_Directive A_. Summarize the tutorial excerpt below in two sentences.

Here is what each line does:

  • import ...: We bring in our toolkit. tensorflow / keras is for building the brain, numpy for number crunching, and matplotlib for visualizing the images.
  • keras.datasets.fashion_mnist.load_data(): Keras has this dataset built-in. This single line downloads the 70,000 images and automatically splits them into two piles: 60,000 images for training (learning the patterns) and 10,000 images for testing (evaluating performance). These are returned as four NumPy arrays with specific structures:
    • train_images: A 3-dimensional array of shape (60000, 28, 28). The first number (60,000) is the total count of images in the training set. The next two (28, 28) represent the height and width of each image in pixels.
    • train_labels: A 1-dimensional array where each element is an integer (0-9) representing the label for the corresponding image in the training set.
    • test_images: A 3-dimensional array of shape (10000, 28, 28) representing images in the test set.
    • test_labels: The 1-dimensional array of labels for the test set.
  • class_names: The labels in the dataset are numerical (0-9), representing the 10 categories. This isn't very intuitive for us. We want to see human words. So we create this list with the human-readable names of the 10 categories. Later, we will use this list to translate a numerical label like "7" into a word label like "Sneaker."
  • plt.imshow(...), plt.title(...), plt.show(): These commands work together to draw the image on the screen, add the correct label as a title, and finally display the plot so we can verify the data looks correct. train_images[0] grabs the first image in the training set, which gives us a 2-dimensional grid (28×28) of pixels representing the first shoe. We then draw this grid on the screen.

Step 1: Preprocess the Data

Data preprocessing is the essential step of cleaning and formatting raw data before feeding it into an AI model. Think of it like washing vegetables before cooking—raw data is often messy or in the wrong format for the "recipe."

In our case, we need to perform Normalization on the image data. The raw pixel values in our images range from 0 to 255. However, neural networks prefer small numbers (0-1) over large ones (0-255). By dividing our pixel values by 255.0, we scale the data down to a range between 0 and 1. This simple math trick makes training faster and more stable.

# Scale pixel values from [0, 255] to [0.0, 1.0]

train_images = train_images / 255.0
test_images = test_images / 255.0

When we write train_images / 255.0, it divides every single number inside the 3-dimensional array train_images by 255.0 at once.

Step 2: Build the "Baseline" Model

This is where the magic happens. Before writing the code, let's design the blueprint for our baseline neural network model. The model has exactly two layers:

  1. Input Layer: This is where we feed data into a neural network. Neural networks typically require input in the form of a vector (a simple list of numbers). Since our images are grids of 28×28 pixels, we will "flatten" them into a vector. We simply take the first row of pixels, attach the second row to the end of it, and repeat for all rows to form one single long line of 784 (=28×28) input values and feed them into the network.
  2. Output Layer: This is the decision maker. We must use exactly 10 neurons here because our dataset has 10 categories of clothing. Each neuron outputs a probability score. To make the final decision, we look at all 10 scores and pick the category with the highest probability.
model = keras.Sequential([
    keras.layers.Input(shape=(28, 28)),          # Define input shape
    keras.layers.Flatten(),                      # Flatten 28x28 to 784 pixels
    keras.layers.Dense(10, activation='softmax') # Output layer (10 classes)

_Records supplied_.
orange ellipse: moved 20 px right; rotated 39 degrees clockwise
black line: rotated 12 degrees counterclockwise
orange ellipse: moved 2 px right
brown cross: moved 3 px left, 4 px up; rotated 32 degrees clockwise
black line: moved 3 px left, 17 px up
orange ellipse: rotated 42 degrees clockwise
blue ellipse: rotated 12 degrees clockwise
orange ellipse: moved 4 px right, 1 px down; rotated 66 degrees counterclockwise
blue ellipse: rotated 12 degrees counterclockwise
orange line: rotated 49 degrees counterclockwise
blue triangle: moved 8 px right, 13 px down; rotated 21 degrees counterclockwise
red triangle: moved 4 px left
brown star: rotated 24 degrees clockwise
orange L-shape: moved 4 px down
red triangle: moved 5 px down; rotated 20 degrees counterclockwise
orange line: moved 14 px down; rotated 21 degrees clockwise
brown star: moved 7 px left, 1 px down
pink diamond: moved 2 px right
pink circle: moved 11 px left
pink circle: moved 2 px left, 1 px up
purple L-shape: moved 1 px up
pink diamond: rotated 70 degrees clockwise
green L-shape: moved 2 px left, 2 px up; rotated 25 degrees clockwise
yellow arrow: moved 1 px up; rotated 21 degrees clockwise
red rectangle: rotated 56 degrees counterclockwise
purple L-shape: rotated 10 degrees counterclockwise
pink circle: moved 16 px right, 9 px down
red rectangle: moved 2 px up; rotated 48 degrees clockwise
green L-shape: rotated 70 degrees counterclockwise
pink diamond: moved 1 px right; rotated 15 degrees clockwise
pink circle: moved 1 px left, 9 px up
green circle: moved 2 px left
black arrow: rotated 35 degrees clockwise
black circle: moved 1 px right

_Directive B_. Express the records as a JSON list of strings, one string per line with blank lines omitted, starting at the first line of the records and ending at the line that contains "blue ellipse: rotated 12 degrees counterclockwise".

_Written response A_. Code loads Keras's built-in fashion_mnist dataset as four NumPy arrays holding 60,000 training images, 10,000 test images and their labels, creates a list of human-readable class names, and displays a training image with its label. The pixel values are then normalized to a range between 0 and 1 by dividing by 255.0, and a baseline model is designed with an input layer that flattens each 28×28 image into 784 values and an output layer of 10 neurons that gives a probability score for each clothing category.

_Written response B_.
[
  "orange ellipse: moved 20 px right; rotated 39 degrees clockwise",
  "black line: rotated 12 degrees counterclockwise",
  "orange ellipse: moved 2 px right",
  "brown cross: moved 3 px left, 4 px up; rotated 32 degrees clockwise",
  "black line: moved 3 px left, 17 px up",
  "orange ellipse: rotated 42 degrees clockwise",
  "blue ellipse: rotated 12 degrees clockwise",
  "orange ellipse: moved 4 px right, 1 px down; rotated 66 degrees counterclockwise",
  "blue ellipse: rotated 12 degrees counterclockwise"
]